> [What you should do]: For each record here, output an exact copy.

Collected data
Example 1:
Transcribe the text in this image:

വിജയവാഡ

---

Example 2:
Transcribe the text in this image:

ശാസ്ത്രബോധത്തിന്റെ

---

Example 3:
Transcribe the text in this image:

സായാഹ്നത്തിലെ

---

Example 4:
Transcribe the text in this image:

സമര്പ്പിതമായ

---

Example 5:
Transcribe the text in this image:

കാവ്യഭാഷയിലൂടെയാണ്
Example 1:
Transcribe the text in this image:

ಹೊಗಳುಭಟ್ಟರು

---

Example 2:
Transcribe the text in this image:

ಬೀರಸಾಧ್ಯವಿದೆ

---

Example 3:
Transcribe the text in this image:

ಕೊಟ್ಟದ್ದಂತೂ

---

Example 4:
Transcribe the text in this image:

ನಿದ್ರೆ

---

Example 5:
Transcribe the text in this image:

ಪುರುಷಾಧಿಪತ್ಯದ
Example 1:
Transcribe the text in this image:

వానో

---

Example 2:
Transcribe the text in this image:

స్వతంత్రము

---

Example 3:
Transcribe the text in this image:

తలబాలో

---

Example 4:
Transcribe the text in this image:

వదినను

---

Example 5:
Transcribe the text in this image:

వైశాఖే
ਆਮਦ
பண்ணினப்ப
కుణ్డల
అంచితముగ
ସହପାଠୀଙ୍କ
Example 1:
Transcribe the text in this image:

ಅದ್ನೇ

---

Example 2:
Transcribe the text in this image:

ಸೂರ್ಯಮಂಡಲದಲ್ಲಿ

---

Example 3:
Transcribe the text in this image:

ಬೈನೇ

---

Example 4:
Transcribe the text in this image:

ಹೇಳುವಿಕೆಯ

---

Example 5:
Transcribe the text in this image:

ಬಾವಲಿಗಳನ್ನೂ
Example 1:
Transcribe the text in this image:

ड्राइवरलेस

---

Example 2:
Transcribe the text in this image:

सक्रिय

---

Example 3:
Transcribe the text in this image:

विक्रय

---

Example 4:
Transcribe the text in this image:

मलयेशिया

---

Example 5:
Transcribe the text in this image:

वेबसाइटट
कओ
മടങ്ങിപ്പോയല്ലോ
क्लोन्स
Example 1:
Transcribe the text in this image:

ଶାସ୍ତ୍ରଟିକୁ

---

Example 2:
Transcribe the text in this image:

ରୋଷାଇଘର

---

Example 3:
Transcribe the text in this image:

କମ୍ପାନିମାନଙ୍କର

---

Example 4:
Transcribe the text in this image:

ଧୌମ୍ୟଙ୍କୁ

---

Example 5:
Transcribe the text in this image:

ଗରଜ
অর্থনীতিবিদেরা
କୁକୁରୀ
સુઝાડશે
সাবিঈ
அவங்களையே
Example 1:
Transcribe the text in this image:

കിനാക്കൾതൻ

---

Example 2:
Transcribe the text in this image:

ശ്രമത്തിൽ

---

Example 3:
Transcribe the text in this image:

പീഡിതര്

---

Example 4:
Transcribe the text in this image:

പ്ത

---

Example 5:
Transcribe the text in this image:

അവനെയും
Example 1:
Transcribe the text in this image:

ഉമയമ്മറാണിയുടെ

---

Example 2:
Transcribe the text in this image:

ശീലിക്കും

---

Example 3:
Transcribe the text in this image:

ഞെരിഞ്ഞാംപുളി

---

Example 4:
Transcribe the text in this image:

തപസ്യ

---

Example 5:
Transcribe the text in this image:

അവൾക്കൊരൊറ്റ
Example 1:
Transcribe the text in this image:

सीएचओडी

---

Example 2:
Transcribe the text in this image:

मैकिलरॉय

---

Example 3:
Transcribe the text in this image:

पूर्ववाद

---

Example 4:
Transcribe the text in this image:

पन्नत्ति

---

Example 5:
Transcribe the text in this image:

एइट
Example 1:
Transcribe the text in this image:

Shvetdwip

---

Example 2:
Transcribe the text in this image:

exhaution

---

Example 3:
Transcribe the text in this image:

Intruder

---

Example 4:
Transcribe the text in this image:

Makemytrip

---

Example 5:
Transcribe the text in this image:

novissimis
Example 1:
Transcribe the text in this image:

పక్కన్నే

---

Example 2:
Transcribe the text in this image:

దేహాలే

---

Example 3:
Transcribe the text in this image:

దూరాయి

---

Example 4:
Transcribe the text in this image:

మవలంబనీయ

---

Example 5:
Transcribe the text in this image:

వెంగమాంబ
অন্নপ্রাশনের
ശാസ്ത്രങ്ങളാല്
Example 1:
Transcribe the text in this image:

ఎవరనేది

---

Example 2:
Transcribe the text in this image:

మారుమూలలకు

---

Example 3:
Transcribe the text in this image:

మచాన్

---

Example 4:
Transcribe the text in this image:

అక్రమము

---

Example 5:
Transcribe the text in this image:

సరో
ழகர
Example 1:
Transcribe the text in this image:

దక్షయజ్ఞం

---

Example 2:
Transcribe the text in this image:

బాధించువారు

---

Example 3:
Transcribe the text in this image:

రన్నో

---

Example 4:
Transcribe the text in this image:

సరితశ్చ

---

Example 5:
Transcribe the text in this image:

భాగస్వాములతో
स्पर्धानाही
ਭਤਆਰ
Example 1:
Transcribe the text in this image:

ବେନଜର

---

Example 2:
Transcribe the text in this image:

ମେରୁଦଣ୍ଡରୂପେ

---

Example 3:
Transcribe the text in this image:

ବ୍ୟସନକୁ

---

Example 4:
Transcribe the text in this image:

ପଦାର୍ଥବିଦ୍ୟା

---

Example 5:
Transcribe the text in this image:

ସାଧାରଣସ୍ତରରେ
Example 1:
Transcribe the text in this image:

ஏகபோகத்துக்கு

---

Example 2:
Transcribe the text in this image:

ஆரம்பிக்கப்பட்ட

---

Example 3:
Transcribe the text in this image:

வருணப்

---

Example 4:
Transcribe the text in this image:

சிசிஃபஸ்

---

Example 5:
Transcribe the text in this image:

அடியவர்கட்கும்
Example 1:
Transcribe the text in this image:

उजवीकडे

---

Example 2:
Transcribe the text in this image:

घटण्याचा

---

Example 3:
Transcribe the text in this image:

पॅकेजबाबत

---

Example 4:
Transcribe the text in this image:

> [Answer below]:
Example 1:
Transcribe the text in this image:

വിജയവാഡ

---

Example 2:
Transcribe the text in this image:

ശാസ്ത്രബോധത്തിന്റെ

---

Example 3:
Transcribe the text in this image:

സായാഹ്നത്തിലെ

---

Example 4:
Transcribe the text in this image:

സമര്പ്പിതമായ

---

Example 5:
Transcribe the text in this image:

കാവ്യഭാഷയിലൂടെയാണ്
Example 1:
Transcribe the text in this image:

ಹೊಗಳುಭಟ್ಟರು

---

Example 2:
Transcribe the text in this image:

ಬೀರಸಾಧ್ಯವಿದೆ

---

Example 3:
Transcribe the text in this image:

ಕೊಟ್ಟದ್ದಂತೂ

---

Example 4:
Transcribe the text in this image:

ನಿದ್ರೆ

---

Example 5:
Transcribe the text in this image:

ಪುರುಷಾಧಿಪತ್ಯದ
Example 1:
Transcribe the text in this image:

వానో

---

Example 2:
Transcribe the text in this image:

స్వతంత్రము

---

Example 3:
Transcribe the text in this image:

తలబాలో

---

Example 4:
Transcribe the text in this image:

వదినను

---

Example 5:
Transcribe the text in this image:

వైశాఖే
ਆਮਦ
பண்ணினப்ப
కుణ్డల
అంచితముగ
ସହପାଠୀଙ୍କ
Example 1:
Transcribe the text in this image:

ಅದ್ನೇ

---

Example 2:
Transcribe the text in this image:

ಸೂರ್ಯಮಂಡಲದಲ್ಲಿ

---

Example 3:
Transcribe the text in this image:

ಬೈನೇ

---

Example 4:
Transcribe the text in this image:

ಹೇಳುವಿಕೆಯ

---

Example 5:
Transcribe the text in this image:

ಬಾವಲಿಗಳನ್ನೂ
Example 1:
Transcribe the text in this image:

ड्राइवरलेस

---

Example 2:
Transcribe the text in this image:

सक्रिय

---

Example 3:
Transcribe the text in this image:

विक्रय

---

Example 4:
Transcribe the text in this image:

मलयेशिया

---

Example 5:
Transcribe the text in this image:

वेबसाइटट
कओ
മടങ്ങിപ്പോയല്ലോ
क्लोन्स
Example 1:
Transcribe the text in this image:

ଶାସ୍ତ୍ରଟିକୁ

---

Example 2:
Transcribe the text in this image:

ରୋଷାଇଘର

---

Example 3:
Transcribe the text in this image:

କମ୍ପାନିମାନଙ୍କର

---

Example 4:
Transcribe the text in this image:

ଧୌମ୍ୟଙ୍କୁ

---

Example 5:
Transcribe the text in this image:

ଗରଜ
অর্থনীতিবিদেরা
କୁକୁରୀ
સુઝાડશે
সাবিঈ
அவங்களையே
Example 1:
Transcribe the text in this image:

കിനാക്കൾതൻ

---

Example 2:
Transcribe the text in this image:

ശ്രമത്തിൽ

---

Example 3:
Transcribe the text in this image:

പീഡിതര്

---

Example 4:
Transcribe the text in this image:

പ്ത

---

Example 5:
Transcribe the text in this image:

അവനെയും
Example 1:
Transcribe the text in this image:

ഉമയമ്മറാണിയുടെ

---

Example 2:
Transcribe the text in this image:

ശീലിക്കും

---

Example 3:
Transcribe the text in this image:

ഞെരിഞ്ഞാംപുളി

---

Example 4:
Transcribe the text in this image:

തപസ്യ

---

Example 5:
Transcribe the text in this image:

അവൾക്കൊരൊറ്റ
Example 1:
Transcribe the text in this image:

सीएचओडी

---

Example 2:
Transcribe the text in this image:

मैकिलरॉय

---

Example 3:
Transcribe the text in this image:

पूर्ववाद

---

Example 4:
Transcribe the text in this image:

पन्नत्ति

---

Example 5:
Transcribe the text in this image:

एइट
Example 1:
Transcribe the text in this image:

Shvetdwip

---

Example 2:
Transcribe the text in this image:

exhaution

---

Example 3:
Transcribe the text in this image:

Intruder

---

Example 4:
Transcribe the text in this image:

Makemytrip

---

Example 5:
Transcribe the text in this image:

novissimis
Example 1:
Transcribe the text in this image:

పక్కన్నే

---

Example 2:
Transcribe the text in this image:

దేహాలే

---

Example 3:
Transcribe the text in this image:

దూరాయి

---

Example 4:
Transcribe the text in this image:

మవలంబనీయ

---

Example 5:
Transcribe the text in this image:

వెంగమాంబ
অন্নপ্রাশনের
ശാസ്ത്രങ്ങളാല്
Example 1:
Transcribe the text in this image:

ఎవరనేది

---

Example 2:
Transcribe the text in this image:

మారుమూలలకు

---

Example 3:
Transcribe the text in this image:

మచాన్

---

Example 4:
Transcribe the text in this image:

అక్రమము

---

Example 5:
Transcribe the text in this image:

సరో
ழகர
Example 1:
Transcribe the text in this image:

దక్షయజ్ఞం

---

Example 2:
Transcribe the text in this image:

బాధించువారు

---

Example 3:
Transcribe the text in this image:

రన్నో

---

Example 4:
Transcribe the text in this image:

సరితశ్చ

---

Example 5:
Transcribe the text in this image:

భాగస్వాములతో
स्पर्धानाही
ਭਤਆਰ
Example 1:
Transcribe the text in this image:

ବେନଜର

---

Example 2:
Transcribe the text in this image:

ମେରୁଦଣ୍ଡରୂପେ

---

Example 3:
Transcribe the text in this image:

ବ୍ୟସନକୁ

---

Example 4:
Transcribe the text in this image:

ପଦାର୍ଥବିଦ୍ୟା

---

Example 5:
Transcribe the text in this image:

ସାଧାରଣସ୍ତରରେ
Example 1:
Transcribe the text in this image:

ஏகபோகத்துக்கு

---

Example 2:
Transcribe the text in this image:

ஆரம்பிக்கப்பட்ட

---

Example 3:
Transcribe the text in this image:

வருணப்

---

Example 4:
Transcribe the text in this image:

சிசிஃபஸ்

---

Example 5:
Transcribe the text in this image:

அடியவர்கட்கும்
Example 1:
Transcribe the text in this image:

उजवीकडे

---

Example 2:
Transcribe the text in this image:

घटण्याचा

---

Example 3:
Transcribe the text in this image:

पॅकेजबाबत

---

Example 4:
Transcribe the text in this image:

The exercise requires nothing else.